The occasion of Mr. Obama’s second inauguration seems an apt time for a little historical perspective and observation.
Over at least the past half century, all the presidents who have risen above the level of mediocrity (for better or worse) have shared one characteristic. Each has been, in some significant way, a mold-breaker, an innovator. Each has left an individual mark on the nation that was unique, that transcended the orthodoxy of whichever party he rode to power.
Who have been the non-mediocrities? LBJ and Reagan, certainly; Nixon and Clinton (in spite of their grave moral flaws), probably.
Johnson broke the mold on civil rights and social programs (where he moved considerably faster and further than Democratic party orthodoxy as of November 1963 would have suggested) and on Vietnam, where he resisted the increasing dovishness of his party to the end.
Nixon, of course, broke the mold just about everywhere. His domestic program, whatever it was, was certainly not standard-issue Republicanism, and his foreign policy creativity was obvious even in his time.
Reagan’s chief innovations were supply-side economics (which the GOP establishment famously considered “voodoo”) and the robust military and economic challenges to the Soviet Union, which sent that evil empire to the ash-heap of history.
Clinton’s record of achievement rests largely on welfare reform, free trade, and a balanced budget, none of which was a high-priority item for the Democratic Party in the 1990s.
Even some of the mediocrities tried, with a bit less success, to innovate and transcend the accepted wisdom of their parties. Carter embraced deregulation (tepidly) and rearmament (too late). Bush II pushed hard to federalize education and expand Medicare.
Now consider Obama. The major initiatives of his first term have been: “stimulus” spending, higher taxes, an expansion of health care entitlements, and increased regulation. Every one of these not only reflects mainstream liberal Democrat thinking today, but has been part of Democratic Party orthodoxy for decades. What is uniquely “Obama” about any of this, or, indeed, about any of his professed second-term agenda, with its a la carte selection of menu items for women, gays, Hispanics, climate change alarmists, and so on? What would have been different in a Pelosi presidency, or a Reid presidency, or a Hillary presidency? Essentially, nothing.
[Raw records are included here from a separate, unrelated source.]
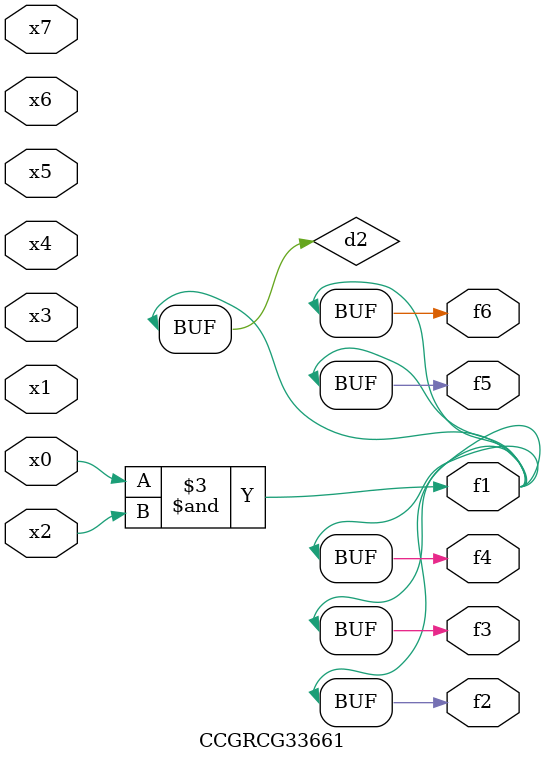
<source format=v>
module CCGRCG33661(
	input x0, x1, x2, x3, x4, x5, x6, x7,
	output f1, f2, f3, f4, f5, f6
);

	wire d1, d2;

	nor (d1, x3, x6);
	and (d2, x0, x2);
	assign f1 = d2;
	assign f2 = d2;
	assign f3 = d2;
	assign f4 = d2;
	assign f5 = d2;
	assign f6 = d2;
endmodule

</source>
This is not to suggest that the Obama presidency as been inconsequential. Far from it. But the man himself has served far more as a politically effective vessel for standard liberal orthodoxy than as an individual leader or innovator. The verdict of objective history, if any ever comes to be written, will be that the Democratic Party took advantage of the peculiar circumstances of 2008 (recession, a brief financial panic, and abnormally weak Republican leadership) and the availability of a media-genic, broadly popular figurehead, to impose a set of initiatives that have been on its to-do list for decades. But Obama himself has given very little shape to any of this, has left almost no mark that is uniquely his. And thus, however consequential his presidency, he himself must be judged, at best, a mediocrity.
For the country as a whole, this has been tragic. For if Obama has been an effective vessel for delivering standard-issue liberal Democrat cargo, consider how much more effective he could have been as an agent of real reform and innovation.
For instance, at just about any time in his first term, the man who has spoken so often of “post-partisanship” could have called together the leaders of both parties and said, “Folks, we have a serious structural deficit problem, and it’s only going to get worse unless someone steps up and tackles this in a big way. I have two young girls. I don’t want to bequeath to them, or their kids, a stultifying, unmanageable debt. So we’re going to do it. Republicans, we need revenue. Democrats, we need serious entitlement reform. Let’s get to work.” It would not have been easy, but if anyone in the recent past or foreseeable future could have pulled this off, he could have.
Or take the whole set of issues loosely lumped under the heading of “race.” Imagine the impact of America’s first African-American president standing up in front of the Democratic National Convention and saying, “Folks, almost two whole generations have grown up since the Civil Rights and Voting Rights Acts. America today is not the same place that called for those remedies, nor is it the same place that required affirmative action. The fact is, most Americans today are pretty color-blind. Yes, there still exist isolated pockets of bigotry and discrimination, and we will continue to fight those with every means at our disposal. But racial disparities today are far more the result of indirect legacies of past discrimination — and, yes, of different behavioral choices made by members of different groups — than of overt discrimination. And these problems call for different approaches and different solutions from the problem of direct discrimination which we have, as a nation, very largely overcome.”
One could come up with any number of other examples. But the failure of this mediocre man to take advantage of his unique position to generate truly new and innovative ideas, or to take the lead in offering up genuinely post-partisan solutions, must be accounted a tragedy of missed opportunities.